==== Records for processing ====

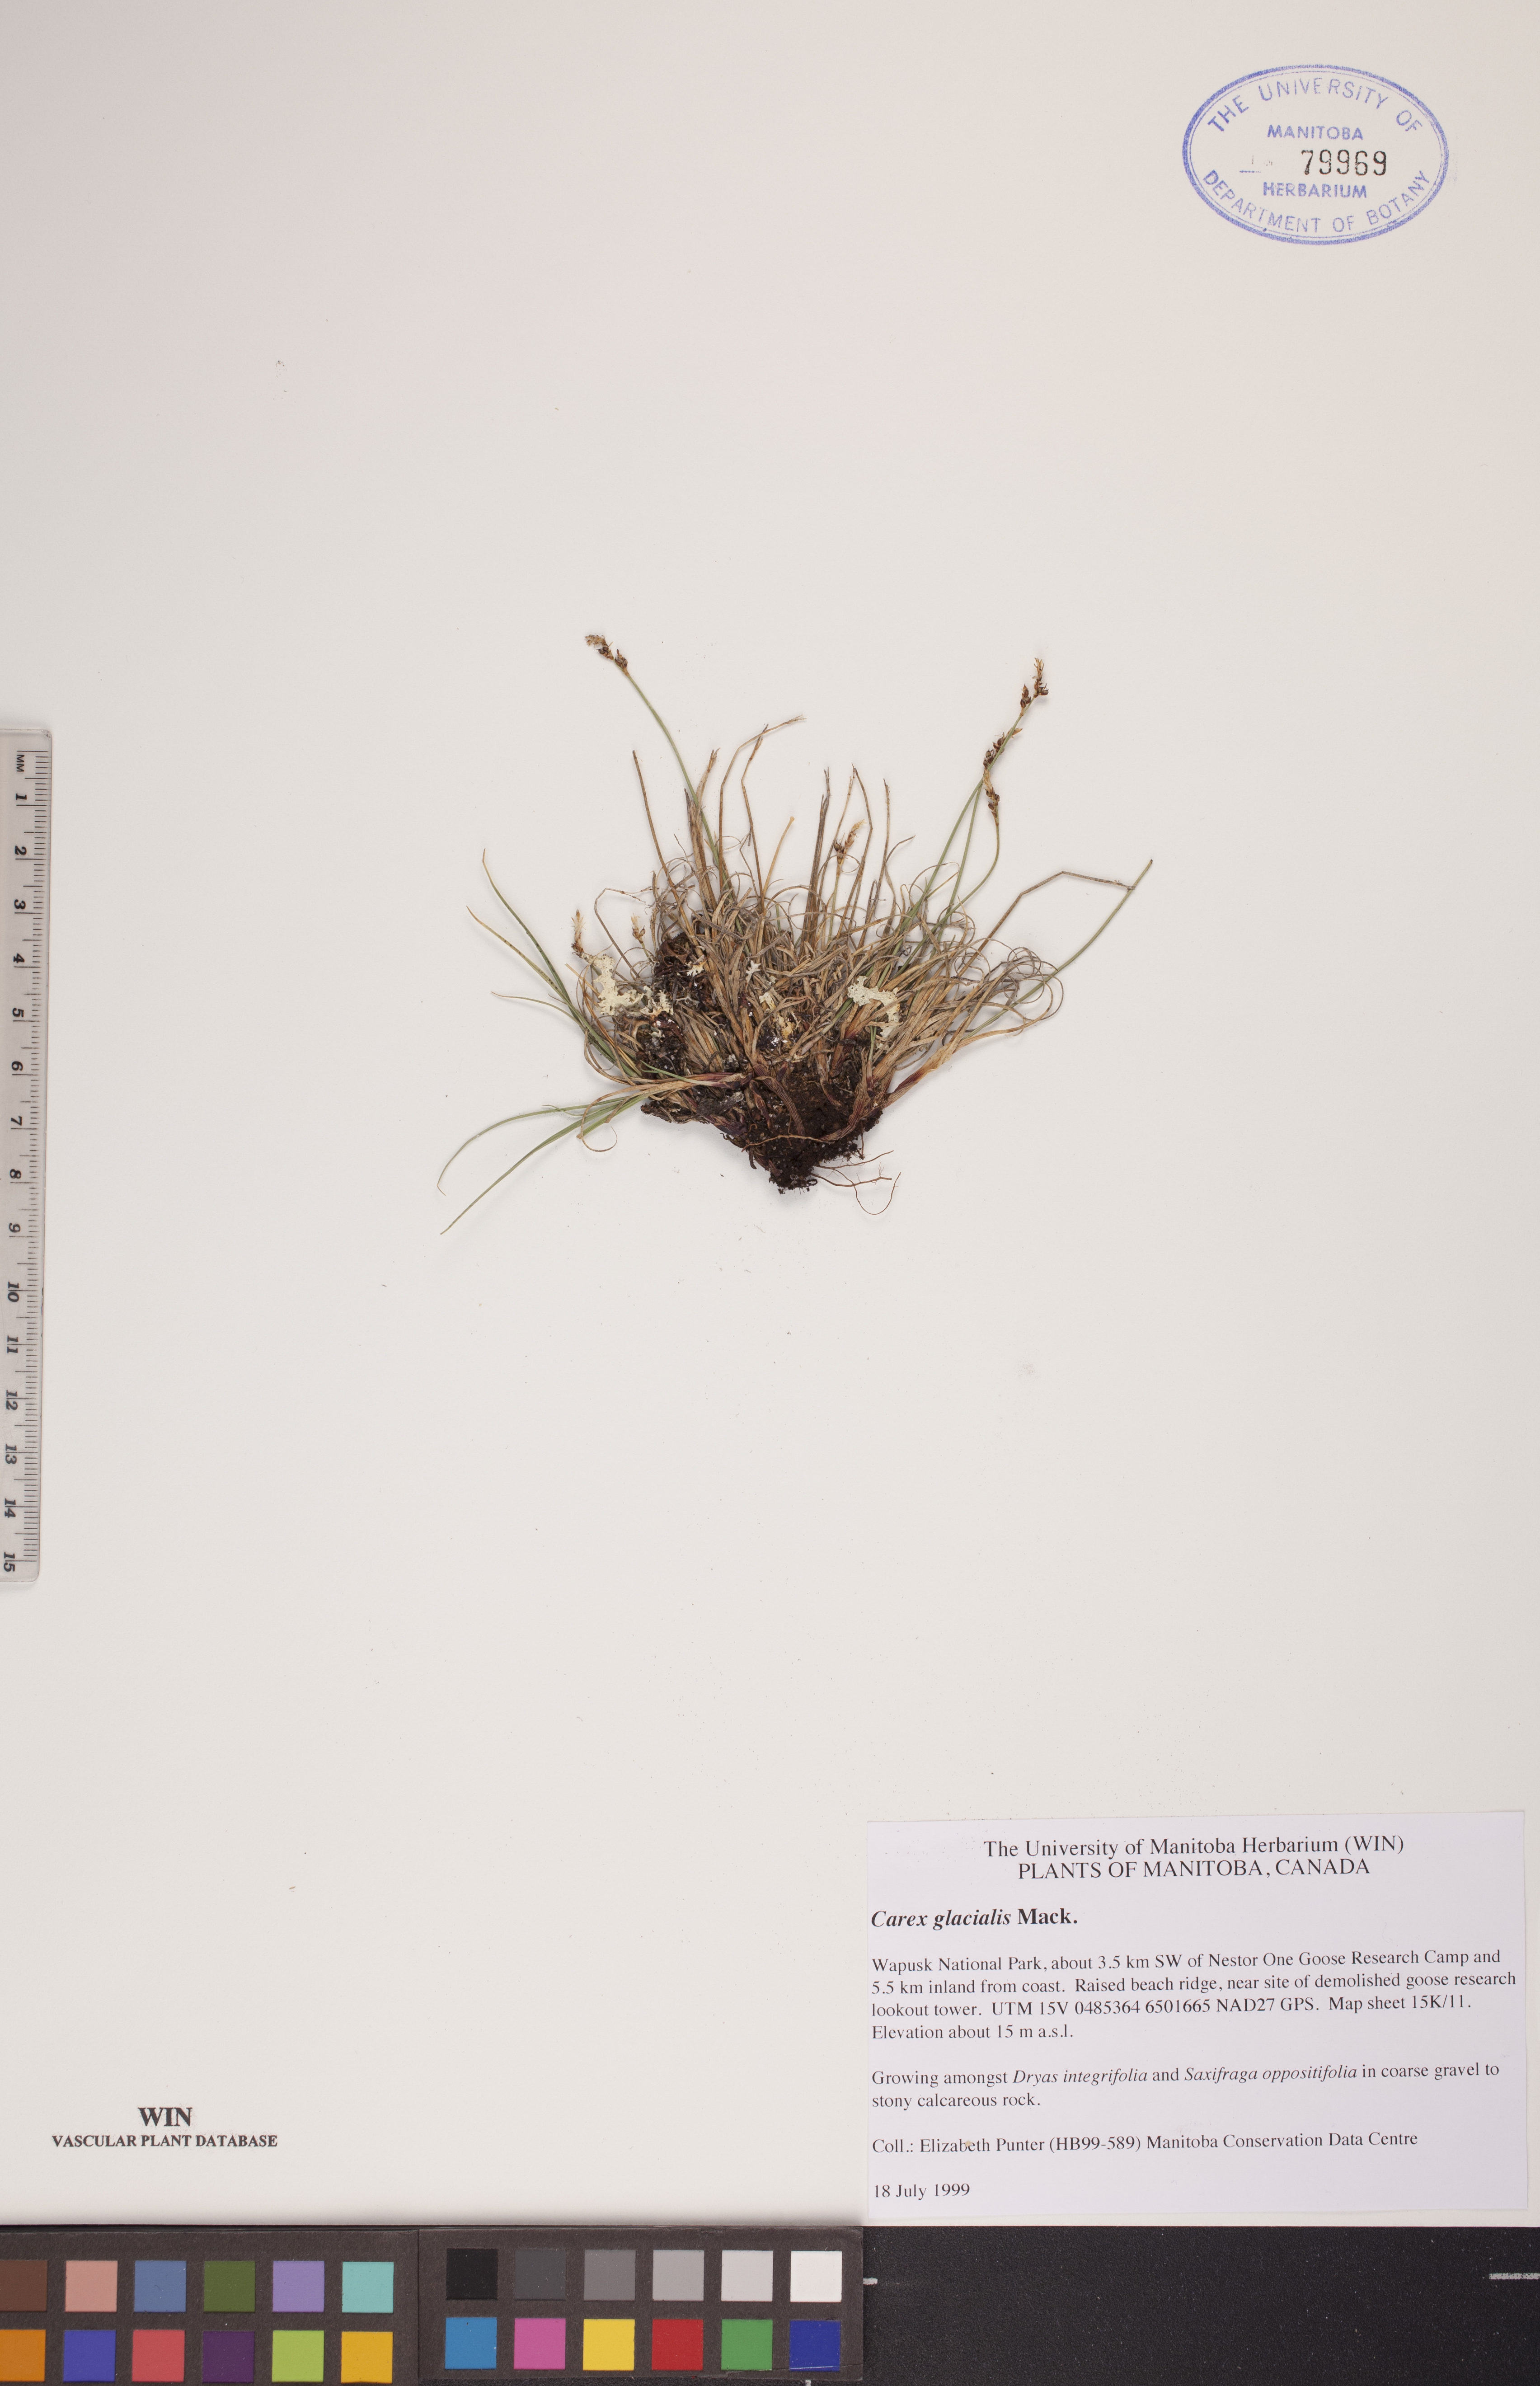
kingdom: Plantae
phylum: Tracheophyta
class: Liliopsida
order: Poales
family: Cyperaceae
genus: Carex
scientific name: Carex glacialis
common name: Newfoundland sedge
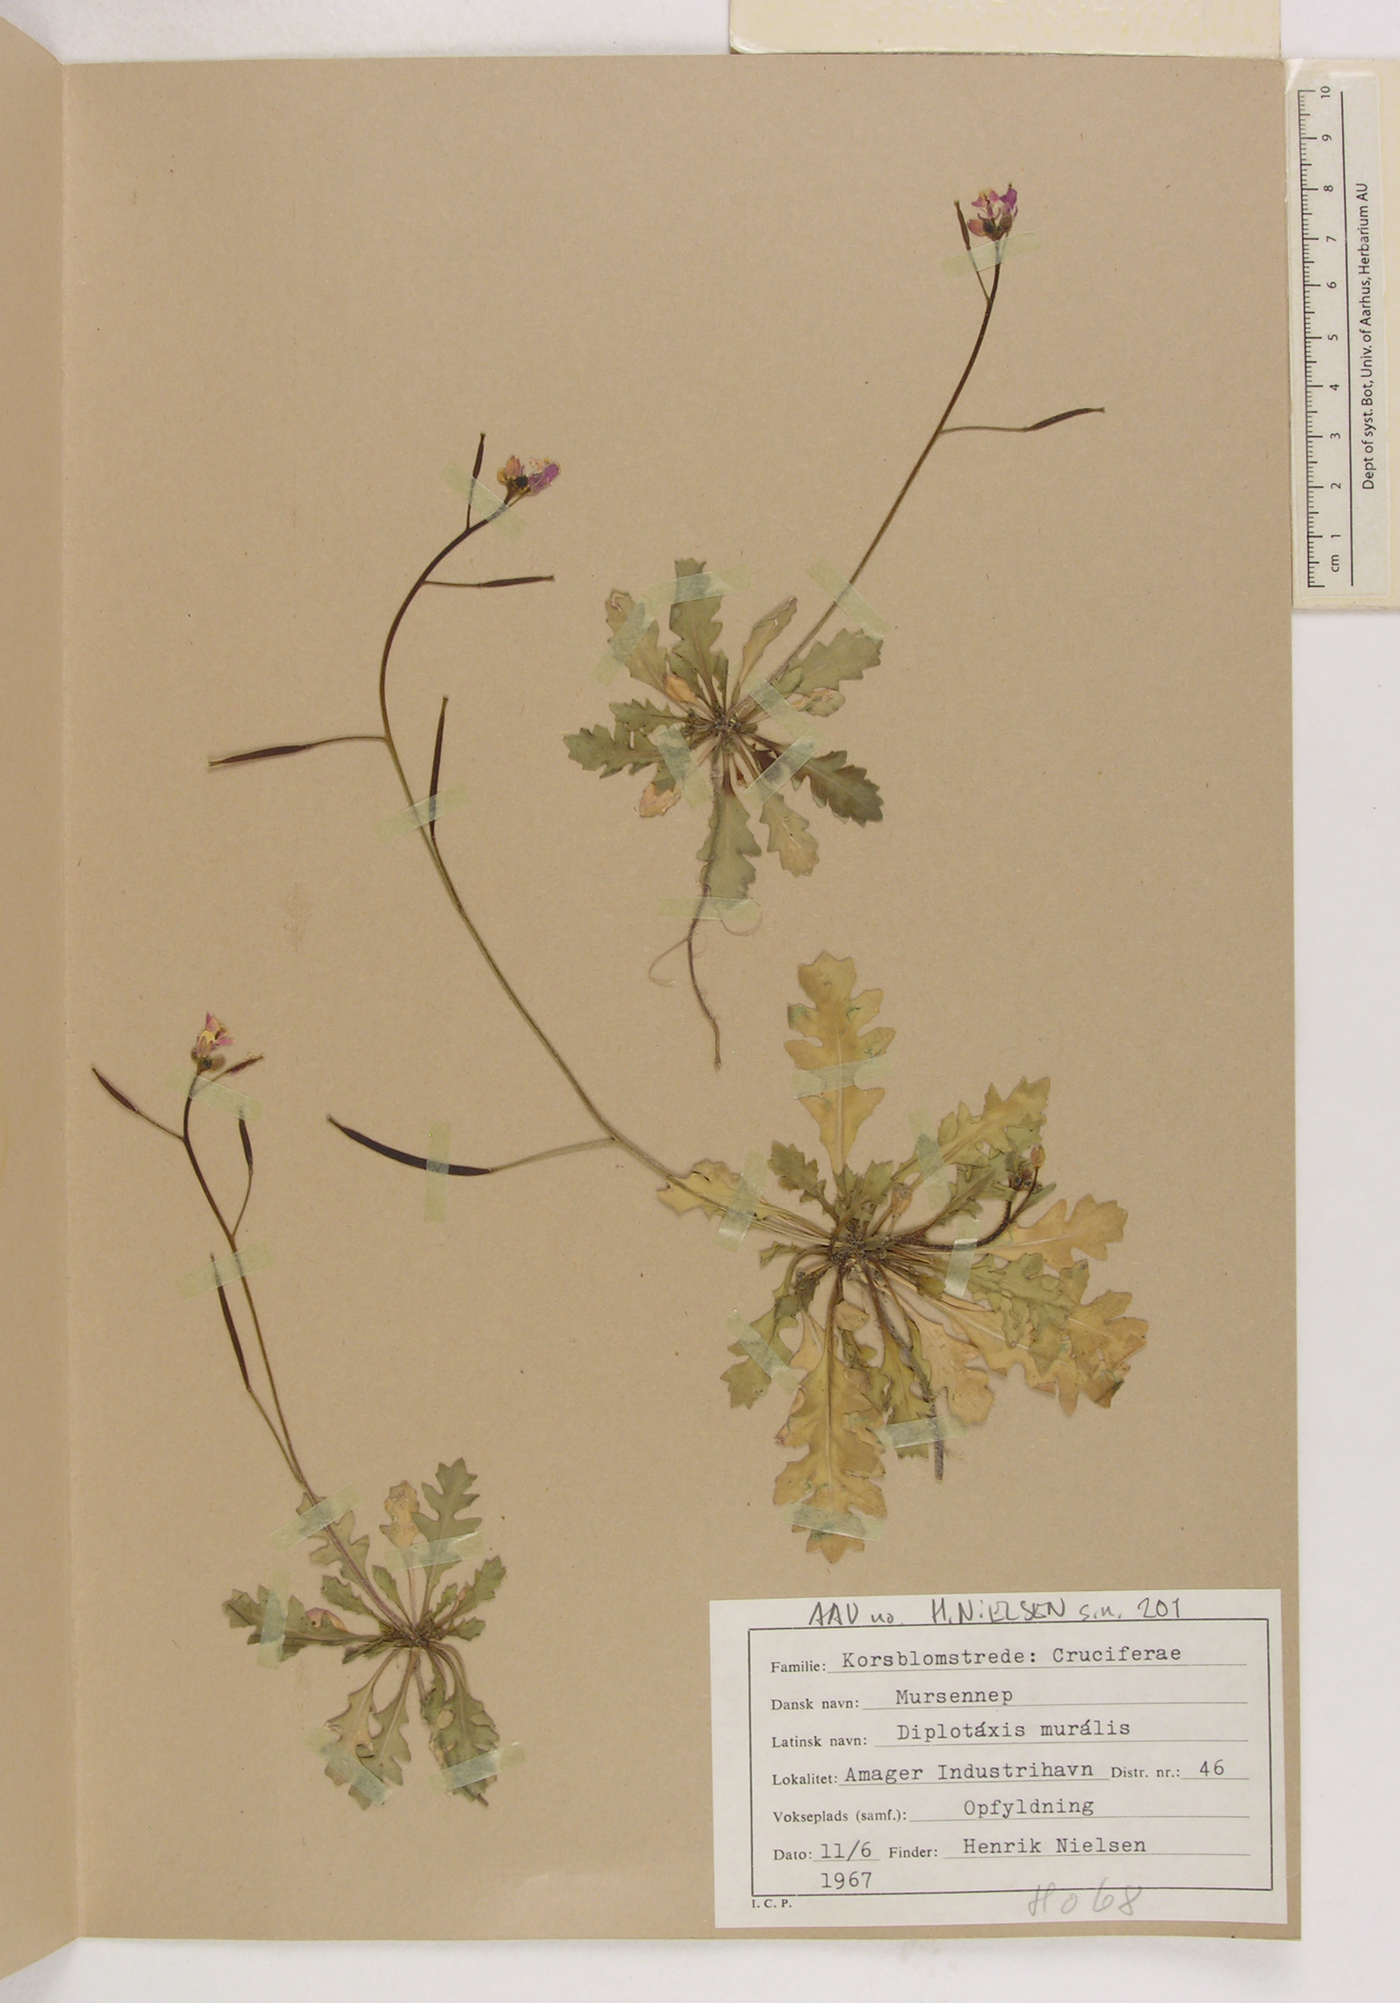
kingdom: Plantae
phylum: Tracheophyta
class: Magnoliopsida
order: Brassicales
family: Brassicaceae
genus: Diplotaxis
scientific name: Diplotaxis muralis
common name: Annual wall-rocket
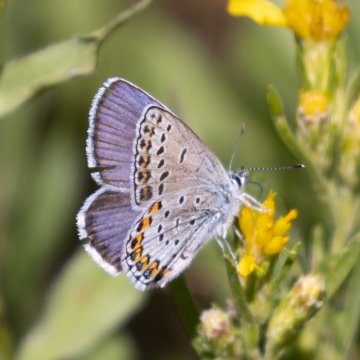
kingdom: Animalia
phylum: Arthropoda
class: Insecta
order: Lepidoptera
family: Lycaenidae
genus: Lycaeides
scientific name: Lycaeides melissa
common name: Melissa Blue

====

Give the number of lines in the listing that contain the string "name", where case counts. Reply with that number alone.

6